---------- Supplied passage ----------

Below, we define a utility function to preprocess images for the model. This function takes a path as input, loads the image and preprocesses the images as required by the model. The steps below are shown as a reference (no user action required):

 1. Load image
 2. Convert BGR image to RGB
 3. Scale image
 4. Apply per-channel pixel scaling and mean subtraction
 5. Convert RGB Image to BGR. 
 6. Convert the image to NCHW format


- The input arguments of this utility function is selected automatically by this notebook based on the model selected in the drop-down

In [None]:
def preprocess(image_path, size, mean, scale, layout, reverse_channels):
    # Step 1 - read image
    img = cv2.imread(image_path)
    
    # Step 2 - Flip from BGR to RGB
    img = img[:,:,::-1]
    
    # Step 3 -- resize to match model input dimensions 
    img = cv2.resize(img, (size, size), interpolation=cv2.INTER_CUBIC)

----------

**Instructions**:
**a)** Answer these questions about the image preprocessing text:
(i) To what format is the image converted in the last listed step?
(ii) What determines the input arguments of the utility function?
(iii) Which interpolation setting does the resize call use?
**b)** Can you copy the image preprocessing text word for word, starting with "Below, we define" and going on through "Image to BGR."?

---------- Exercise data ----------

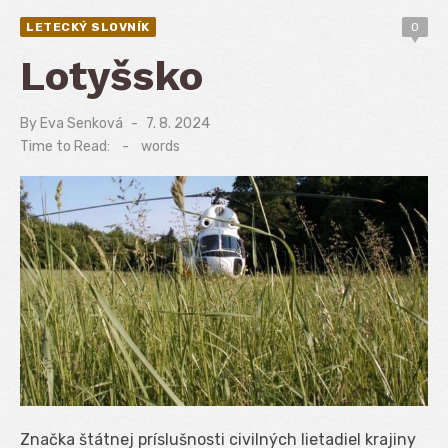
LETECKÝ SLOVNÍK
0
Lotyšsko
By
Eva Senková
Posted
7. 8. 2024
on
Time to Read:
-
words
Značka štátnej príslušnosti civilných lietadiel krajiny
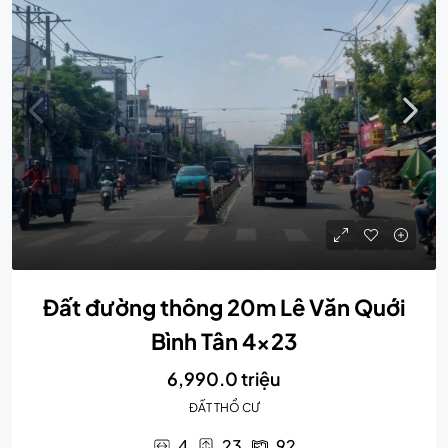
Đất đường thông 20m Lê Văn Quới
Bình Tân 4×23
6,990.0 triệu
ĐẤT THỔ CƯ
4
23
92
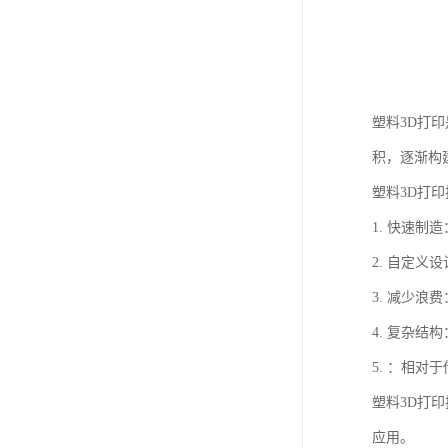
塑料3D打
积，逐渐构
塑料3D打
1. 快速
2. 自定
3. 减少
4. 复杂
5. ：相
塑料3D打
应用。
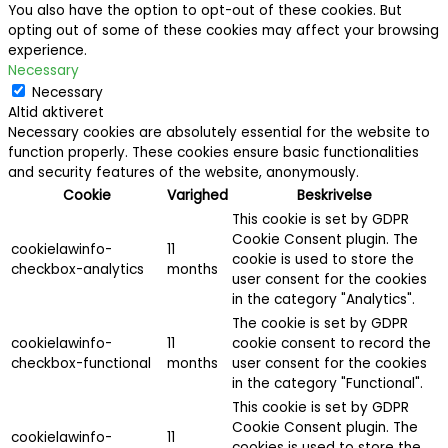
You also have the option to opt-out of these cookies. But
opting out of some of these cookies may affect your browsing
experience.
Necessary
Necessary
Altid aktiveret
Necessary cookies are absolutely essential for the website to
function properly. These cookies ensure basic functionalities
and security features of the website, anonymously.
Cookie
Varighed
Beskrivelse
This cookie is set by GDPR
Cookie Consent plugin. The
cookielawinfo-
11
cookie is used to store the
checkbox-analytics
months
user consent for the cookies
in the category "Analytics".
The cookie is set by GDPR
cookielawinfo-
11
cookie consent to record the
checkbox-functional
months
user consent for the cookies
in the category "Functional".
This cookie is set by GDPR
Cookie Consent plugin. The
cookielawinfo-
11
cookies is used to store the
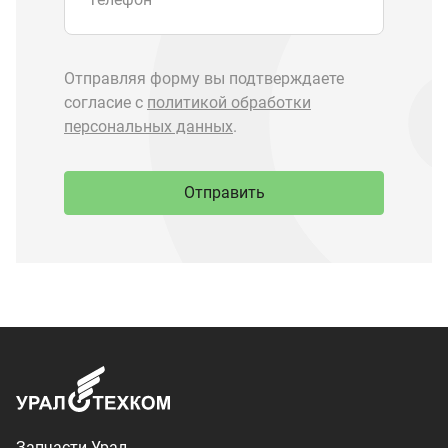
Запчасти Урал
Запчасти Камаз
Спецпредложения
Графические каталоги
О компании
Контакты
Доставка и оплата
+7 (3513) 289-777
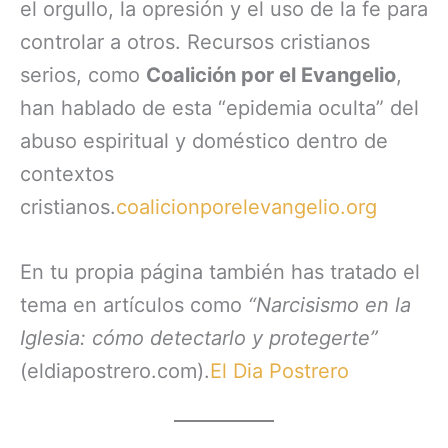
el orgullo, la opresión y el uso de la fe para
controlar a otros. Recursos cristianos
serios, como
Coalición por el Evangelio
,
han hablado de esta “epidemia oculta” del
abuso espiritual y doméstico dentro de
contextos
cristianos.
coalicionporelevangelio.org
En tu propia página también has tratado el
tema en artículos como
“Narcisismo en la
Iglesia: cómo detectarlo y protegerte”
(eldiapostrero.com).
El Dia Postrero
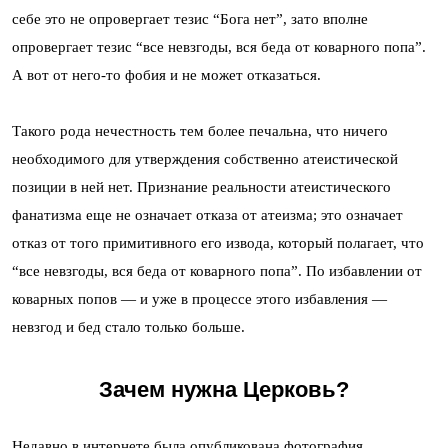
себе это не опровергает тезис “Бога нет”, зато вполне
опровергает тезис “все невзгоды, вся беда от коварного попа”.
А вот от него-то фобия и не может отказаться.
Такого рода нечестность тем более печальна, что ничего
необходимого для утверждения собственно атеистической
позиции в ней нет. Признание реальности атеистического
фанатизма еще не означает отказа от атеизма; это означает
отказ от того примитивного его извода, который полагает, что
“все невзгоды, вся беда от коварного попа”. По избавлении от
коварных попов — и уже в процессе этого избавления —
невзгод и бед стало только больше.
Зачем нужна Церковь?
Недавно в интернете была опубликована фотография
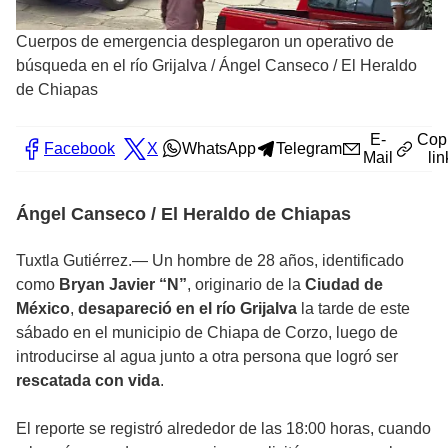
Cuerpos de emergencia desplegaron un operativo de
búsqueda en el río Grijalva
/
Ángel Canseco / El Heraldo
de Chiapas
E-
Cop
Facebook
X
WhatsApp
Telegram
Mail
lin
Ángel Canseco / El Heraldo de Chiapas
Tuxtla Gutiérrez.— Un hombre de 28 años, identificado
como
Bryan Javier “N”
, originario de la
Ciudad de
México
,
desapareció en el río Grijalva
la tarde de este
sábado en el municipio de Chiapa de Corzo, luego de
introducirse al agua junto a otra persona que logró ser
rescatada con vida
.
El reporte se registró alrededor de las 18:00 horas, cuando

----------

**Answers to the exercise**:
**a)**
(i) NCHW format
(ii) The notebook selects them automatically based on the model chosen in the drop-down.
(iii) cv2.INTER_CUBIC

**b)**
Below, we define a utility function to preprocess images for the model. This function takes a path as input, loads the image and preprocesses the images as required by the model. The steps below are shown as a reference (no user action required):

 1. Load image
 2. Convert BGR image to RGB
 3. Scale image
 4. Apply per-channel pixel scaling and mean subtraction
 5. Convert RGB Image to BGR.